Exercise instructions:
1/ Please reproduce everything in the AQI project description from "- Data preprocessing and" down to "Boosting, and XGBoost.".
2/ For each statement below, say whether the AQI project description agrees with it. Answer yes or no, and quote the words from the description that settle it.
(a) Missing values were filled using the MICE technique.
(b) The data was visualized with Plotly.
(c) The machine learning models include a Support Vector Machine.

This project focuses on predicting the Air Quality Index (AQI) using various machine learning techniques. The main goal is to develop a robust model that accurately predicts AQI values based on historical data, helping users understand air quality patterns and take necessary precautions.
- Project Overview
- Features
- Data Preprocessing
- Machine Learning Models
- Installation
- Usage
- Results
- Contributing
- License
Air quality has a significant impact on public health, and predicting AQI can help communities prepare for hazardous conditions. This project implements a machine learning pipeline to predict AQI using various data preprocessing and modeling techniques.
- Data preprocessing and handling missing values using advanced imputation techniques.
- Data visualization using Matplotlib and Seaborn.
- Implementation of multiple machine learning models, including Random Forest, Gradient Boosting, and XGBoost.
- Selection of the best performing model based on evaluation metrics.
The data preprocessing steps include:
-
Handling Missing Values: Missing values in the dataset were filled using the MICE (Multiple Imputation by Chained Equations) technique. This was implemented using the Iterative Imputer from scikit-learn with Ridge, Elastic Net, and Bayesian Regression as estimators.
-
Data Visualization: Data insights and visual patterns were explored using Pandas, Numpy, Matplotlib, and Seaborn.

Recorded information:
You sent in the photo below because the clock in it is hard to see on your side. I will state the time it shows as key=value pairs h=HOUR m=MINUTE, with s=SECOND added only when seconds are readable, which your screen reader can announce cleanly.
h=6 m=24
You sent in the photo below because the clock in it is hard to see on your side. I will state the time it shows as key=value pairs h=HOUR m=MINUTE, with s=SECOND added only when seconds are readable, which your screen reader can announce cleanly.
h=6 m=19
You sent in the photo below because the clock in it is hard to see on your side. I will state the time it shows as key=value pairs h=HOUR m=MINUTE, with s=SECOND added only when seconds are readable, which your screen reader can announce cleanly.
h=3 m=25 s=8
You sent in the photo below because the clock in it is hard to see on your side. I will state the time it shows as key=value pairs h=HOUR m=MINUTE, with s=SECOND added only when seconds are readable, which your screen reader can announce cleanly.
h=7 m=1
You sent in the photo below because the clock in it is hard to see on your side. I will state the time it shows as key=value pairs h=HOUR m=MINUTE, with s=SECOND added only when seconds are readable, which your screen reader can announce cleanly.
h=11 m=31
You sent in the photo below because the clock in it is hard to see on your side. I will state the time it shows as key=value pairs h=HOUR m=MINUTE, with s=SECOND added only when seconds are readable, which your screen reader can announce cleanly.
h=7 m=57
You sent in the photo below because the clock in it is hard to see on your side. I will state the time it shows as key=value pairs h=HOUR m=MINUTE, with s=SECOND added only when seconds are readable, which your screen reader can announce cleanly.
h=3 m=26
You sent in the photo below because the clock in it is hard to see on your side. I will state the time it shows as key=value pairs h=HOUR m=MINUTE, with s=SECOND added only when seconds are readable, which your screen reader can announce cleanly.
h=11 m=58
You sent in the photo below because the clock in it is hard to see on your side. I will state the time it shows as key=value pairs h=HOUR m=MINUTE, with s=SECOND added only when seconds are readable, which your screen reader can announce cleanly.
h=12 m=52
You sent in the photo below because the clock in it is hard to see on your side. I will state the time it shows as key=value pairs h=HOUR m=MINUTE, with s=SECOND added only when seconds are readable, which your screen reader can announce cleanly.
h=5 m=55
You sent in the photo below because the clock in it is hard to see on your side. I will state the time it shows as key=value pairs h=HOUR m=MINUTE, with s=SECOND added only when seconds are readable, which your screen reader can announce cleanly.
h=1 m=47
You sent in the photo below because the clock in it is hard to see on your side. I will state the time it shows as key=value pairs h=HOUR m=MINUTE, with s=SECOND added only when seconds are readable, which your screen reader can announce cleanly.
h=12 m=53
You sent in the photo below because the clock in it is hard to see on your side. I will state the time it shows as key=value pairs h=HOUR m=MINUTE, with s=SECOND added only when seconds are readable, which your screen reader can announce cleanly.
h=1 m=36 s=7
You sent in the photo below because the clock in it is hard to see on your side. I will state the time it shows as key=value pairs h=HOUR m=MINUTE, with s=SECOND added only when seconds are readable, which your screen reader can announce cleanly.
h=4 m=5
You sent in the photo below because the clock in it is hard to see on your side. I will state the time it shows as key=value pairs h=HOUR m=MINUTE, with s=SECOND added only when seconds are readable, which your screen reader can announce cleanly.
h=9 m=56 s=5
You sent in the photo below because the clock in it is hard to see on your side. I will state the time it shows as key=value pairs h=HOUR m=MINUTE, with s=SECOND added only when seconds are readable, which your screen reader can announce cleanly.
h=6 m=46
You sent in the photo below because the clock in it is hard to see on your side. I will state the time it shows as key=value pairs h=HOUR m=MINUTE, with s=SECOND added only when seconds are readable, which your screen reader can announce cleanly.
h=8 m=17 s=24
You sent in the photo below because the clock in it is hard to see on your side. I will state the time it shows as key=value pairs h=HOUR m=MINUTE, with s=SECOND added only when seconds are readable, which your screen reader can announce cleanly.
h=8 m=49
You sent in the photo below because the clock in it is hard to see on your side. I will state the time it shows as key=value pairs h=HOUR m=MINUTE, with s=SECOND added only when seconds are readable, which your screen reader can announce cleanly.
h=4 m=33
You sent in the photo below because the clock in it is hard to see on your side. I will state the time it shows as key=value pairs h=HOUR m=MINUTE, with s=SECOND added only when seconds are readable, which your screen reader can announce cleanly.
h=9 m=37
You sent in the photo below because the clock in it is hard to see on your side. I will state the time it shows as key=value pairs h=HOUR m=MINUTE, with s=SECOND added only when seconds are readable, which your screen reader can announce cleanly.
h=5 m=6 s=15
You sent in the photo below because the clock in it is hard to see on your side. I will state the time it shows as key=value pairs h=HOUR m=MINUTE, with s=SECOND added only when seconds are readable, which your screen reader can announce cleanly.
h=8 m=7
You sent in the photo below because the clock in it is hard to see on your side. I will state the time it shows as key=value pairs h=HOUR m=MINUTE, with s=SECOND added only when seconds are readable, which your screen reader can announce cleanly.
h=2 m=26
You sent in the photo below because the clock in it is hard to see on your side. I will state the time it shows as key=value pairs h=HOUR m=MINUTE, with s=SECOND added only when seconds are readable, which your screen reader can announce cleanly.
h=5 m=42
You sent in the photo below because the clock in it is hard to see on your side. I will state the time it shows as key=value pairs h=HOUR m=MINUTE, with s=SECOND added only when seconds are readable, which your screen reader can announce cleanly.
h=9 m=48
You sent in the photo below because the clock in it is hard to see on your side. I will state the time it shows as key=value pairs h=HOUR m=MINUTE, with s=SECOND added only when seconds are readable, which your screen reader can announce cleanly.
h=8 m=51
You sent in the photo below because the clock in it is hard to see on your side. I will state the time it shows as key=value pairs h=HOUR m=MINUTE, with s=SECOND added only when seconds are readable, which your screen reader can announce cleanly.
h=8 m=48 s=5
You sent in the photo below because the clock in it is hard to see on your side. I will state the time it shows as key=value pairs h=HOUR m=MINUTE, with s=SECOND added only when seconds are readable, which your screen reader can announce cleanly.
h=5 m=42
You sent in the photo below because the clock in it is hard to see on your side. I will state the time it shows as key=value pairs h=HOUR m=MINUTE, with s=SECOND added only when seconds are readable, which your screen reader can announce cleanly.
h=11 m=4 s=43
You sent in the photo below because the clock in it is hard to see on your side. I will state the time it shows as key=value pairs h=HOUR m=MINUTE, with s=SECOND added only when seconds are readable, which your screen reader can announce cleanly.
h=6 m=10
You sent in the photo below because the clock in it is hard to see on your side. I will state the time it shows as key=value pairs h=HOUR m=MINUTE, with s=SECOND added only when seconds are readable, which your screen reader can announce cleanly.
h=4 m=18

Answers provided:
1/
- Data preprocessing and handling missing values using advanced imputation techniques.
- Data visualization using Matplotlib and Seaborn.
- Implementation of multiple machine learning models, including Random Forest, Gradient Boosting, and XGBoost.

2/
(a) Yes: "Missing values in the dataset were filled using the MICE (Multiple Imputation by Chained Equations) technique."
(b) No: "Data visualization using Matplotlib and Seaborn."
(c) No: "Implementation of multiple machine learning models, including Random Forest, Gradient Boosting, and XGBoost."